§ Work required
Please give the number of lines below that contain the string "derivedFrom", treating case as significant, and reply with only that number.

[Data records]
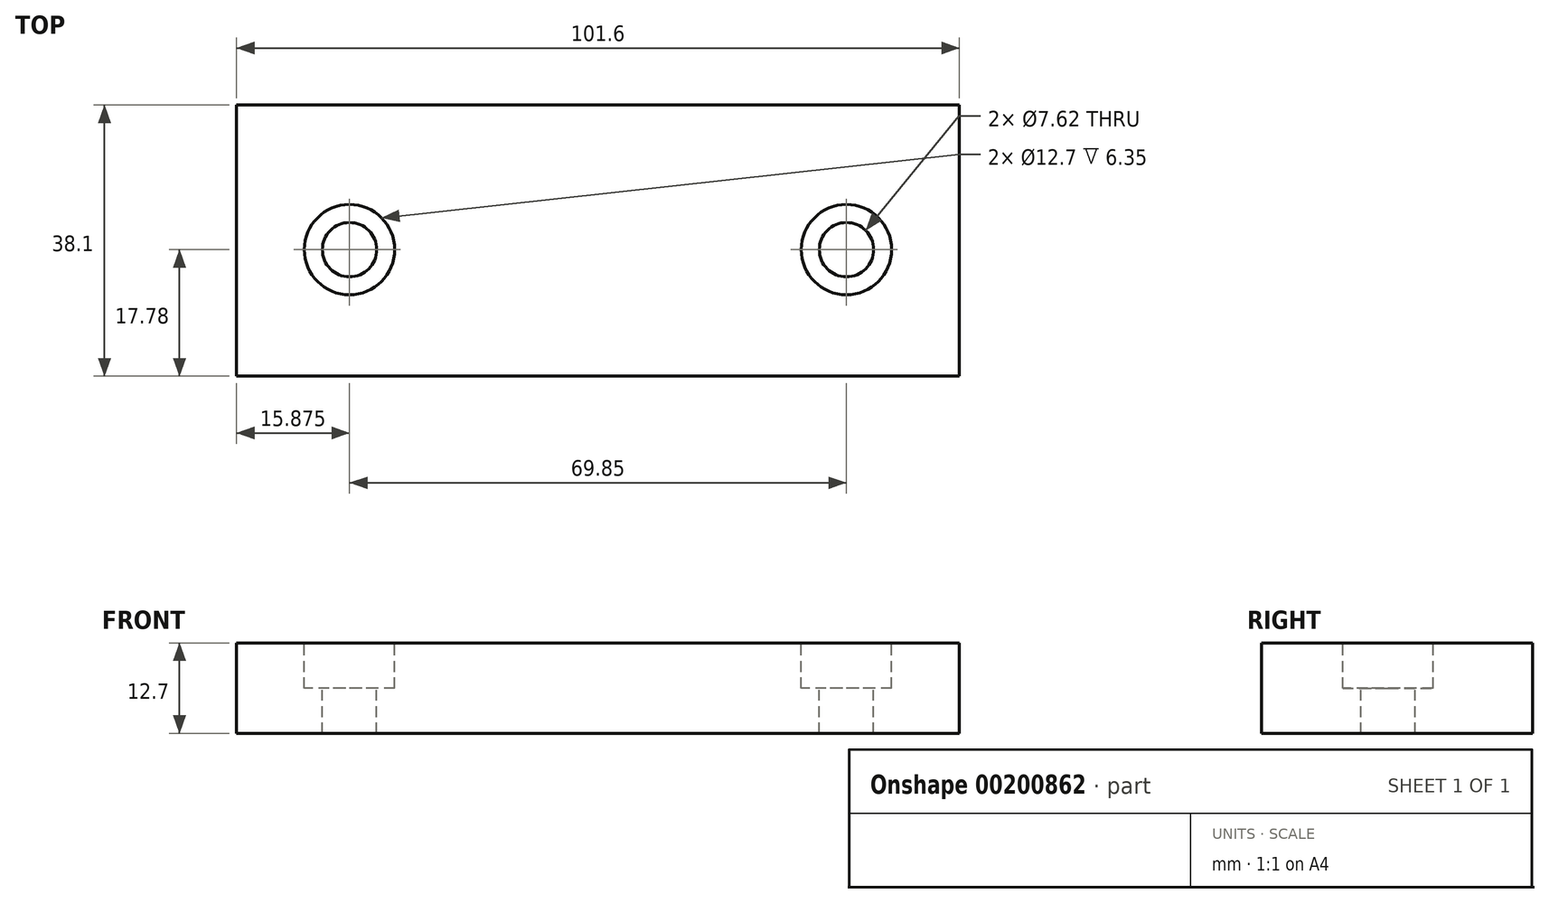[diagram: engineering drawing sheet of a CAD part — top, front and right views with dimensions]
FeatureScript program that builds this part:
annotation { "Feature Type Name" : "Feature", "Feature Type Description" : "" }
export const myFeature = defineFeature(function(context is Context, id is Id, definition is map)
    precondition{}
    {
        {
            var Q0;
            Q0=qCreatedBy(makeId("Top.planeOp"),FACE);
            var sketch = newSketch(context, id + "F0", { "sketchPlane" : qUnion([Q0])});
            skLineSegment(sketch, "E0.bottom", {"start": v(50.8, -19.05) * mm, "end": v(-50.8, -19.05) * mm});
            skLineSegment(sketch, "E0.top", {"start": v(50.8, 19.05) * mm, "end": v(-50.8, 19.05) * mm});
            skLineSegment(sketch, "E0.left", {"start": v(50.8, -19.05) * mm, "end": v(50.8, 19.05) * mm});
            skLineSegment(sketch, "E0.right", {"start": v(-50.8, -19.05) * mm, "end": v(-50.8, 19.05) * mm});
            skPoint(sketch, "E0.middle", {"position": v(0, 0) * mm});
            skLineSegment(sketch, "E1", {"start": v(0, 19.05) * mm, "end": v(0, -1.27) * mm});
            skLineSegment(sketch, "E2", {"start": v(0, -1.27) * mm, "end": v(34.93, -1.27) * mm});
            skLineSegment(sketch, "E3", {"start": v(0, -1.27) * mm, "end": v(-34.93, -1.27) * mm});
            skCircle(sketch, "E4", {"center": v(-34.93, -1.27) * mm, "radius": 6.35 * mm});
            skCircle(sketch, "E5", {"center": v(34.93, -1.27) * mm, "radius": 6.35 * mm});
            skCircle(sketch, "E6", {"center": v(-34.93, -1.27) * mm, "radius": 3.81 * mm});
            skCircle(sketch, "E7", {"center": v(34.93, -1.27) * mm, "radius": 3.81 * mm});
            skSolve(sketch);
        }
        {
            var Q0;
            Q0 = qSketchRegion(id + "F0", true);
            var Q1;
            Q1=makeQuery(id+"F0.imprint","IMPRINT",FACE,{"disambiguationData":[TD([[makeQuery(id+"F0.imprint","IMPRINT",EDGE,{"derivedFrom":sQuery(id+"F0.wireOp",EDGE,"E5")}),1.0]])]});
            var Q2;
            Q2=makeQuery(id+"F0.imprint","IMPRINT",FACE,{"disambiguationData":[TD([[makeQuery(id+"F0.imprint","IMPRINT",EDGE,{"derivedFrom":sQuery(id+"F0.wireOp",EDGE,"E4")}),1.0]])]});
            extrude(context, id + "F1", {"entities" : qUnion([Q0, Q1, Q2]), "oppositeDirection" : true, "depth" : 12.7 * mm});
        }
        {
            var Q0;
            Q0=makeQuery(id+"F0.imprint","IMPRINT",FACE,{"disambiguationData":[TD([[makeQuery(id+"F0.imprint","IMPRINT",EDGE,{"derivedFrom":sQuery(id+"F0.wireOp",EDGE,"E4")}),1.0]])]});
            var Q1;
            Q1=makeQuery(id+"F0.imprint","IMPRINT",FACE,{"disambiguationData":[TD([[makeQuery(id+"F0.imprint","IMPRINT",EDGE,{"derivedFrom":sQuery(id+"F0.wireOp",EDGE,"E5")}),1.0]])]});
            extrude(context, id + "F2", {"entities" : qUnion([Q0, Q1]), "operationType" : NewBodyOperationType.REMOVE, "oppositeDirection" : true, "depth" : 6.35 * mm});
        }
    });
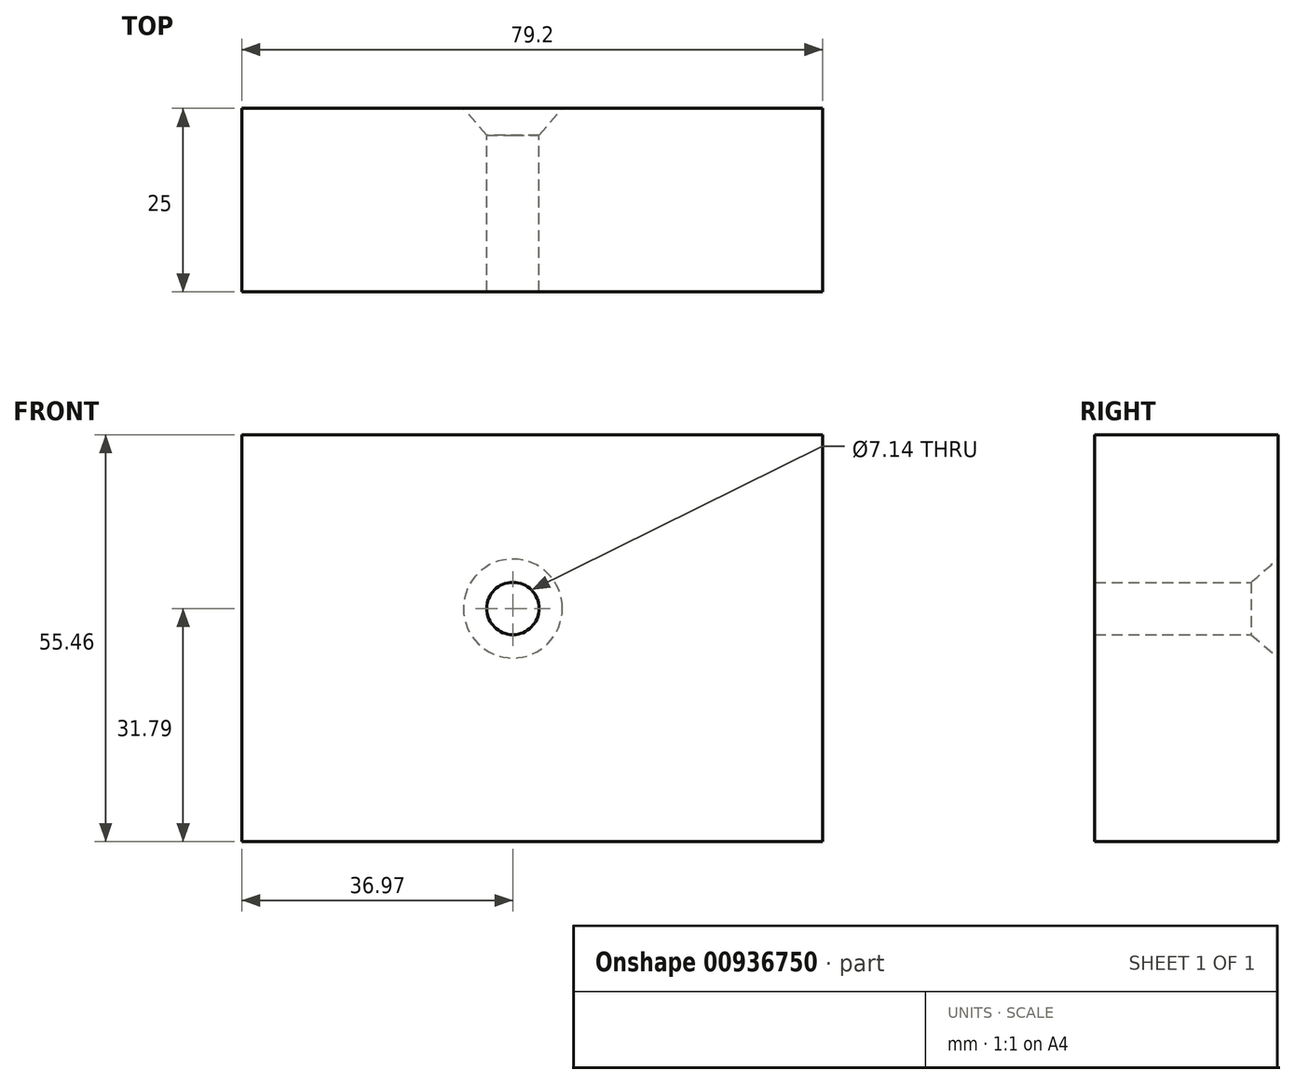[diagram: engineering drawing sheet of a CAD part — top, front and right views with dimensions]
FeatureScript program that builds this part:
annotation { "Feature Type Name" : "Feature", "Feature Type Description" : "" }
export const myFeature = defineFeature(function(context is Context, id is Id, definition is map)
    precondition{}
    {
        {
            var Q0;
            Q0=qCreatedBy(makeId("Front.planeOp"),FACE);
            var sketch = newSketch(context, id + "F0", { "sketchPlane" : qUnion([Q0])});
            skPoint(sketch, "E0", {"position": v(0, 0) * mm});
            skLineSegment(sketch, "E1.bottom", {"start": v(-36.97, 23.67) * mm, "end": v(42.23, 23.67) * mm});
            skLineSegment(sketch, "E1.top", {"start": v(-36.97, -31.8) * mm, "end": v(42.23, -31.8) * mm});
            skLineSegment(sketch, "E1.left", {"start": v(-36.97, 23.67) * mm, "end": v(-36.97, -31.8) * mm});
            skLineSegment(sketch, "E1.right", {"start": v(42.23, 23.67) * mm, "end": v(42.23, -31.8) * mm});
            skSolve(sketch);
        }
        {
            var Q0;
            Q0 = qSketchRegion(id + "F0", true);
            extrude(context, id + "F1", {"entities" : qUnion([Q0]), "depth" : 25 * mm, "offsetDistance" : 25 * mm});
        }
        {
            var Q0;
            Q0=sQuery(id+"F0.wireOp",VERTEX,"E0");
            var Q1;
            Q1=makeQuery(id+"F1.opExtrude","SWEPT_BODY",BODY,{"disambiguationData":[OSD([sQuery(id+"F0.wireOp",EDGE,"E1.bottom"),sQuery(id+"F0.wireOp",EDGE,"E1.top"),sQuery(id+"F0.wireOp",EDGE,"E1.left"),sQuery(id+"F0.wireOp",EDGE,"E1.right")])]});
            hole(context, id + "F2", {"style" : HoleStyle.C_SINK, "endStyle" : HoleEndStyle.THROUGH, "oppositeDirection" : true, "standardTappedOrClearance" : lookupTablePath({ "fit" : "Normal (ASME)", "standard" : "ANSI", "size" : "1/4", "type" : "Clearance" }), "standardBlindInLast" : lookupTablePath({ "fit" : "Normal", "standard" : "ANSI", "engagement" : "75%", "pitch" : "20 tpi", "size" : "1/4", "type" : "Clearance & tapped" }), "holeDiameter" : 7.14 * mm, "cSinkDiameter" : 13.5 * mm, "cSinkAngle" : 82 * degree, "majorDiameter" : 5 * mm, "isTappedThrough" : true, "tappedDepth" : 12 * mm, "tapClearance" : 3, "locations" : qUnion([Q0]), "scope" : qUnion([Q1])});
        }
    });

§ In response
4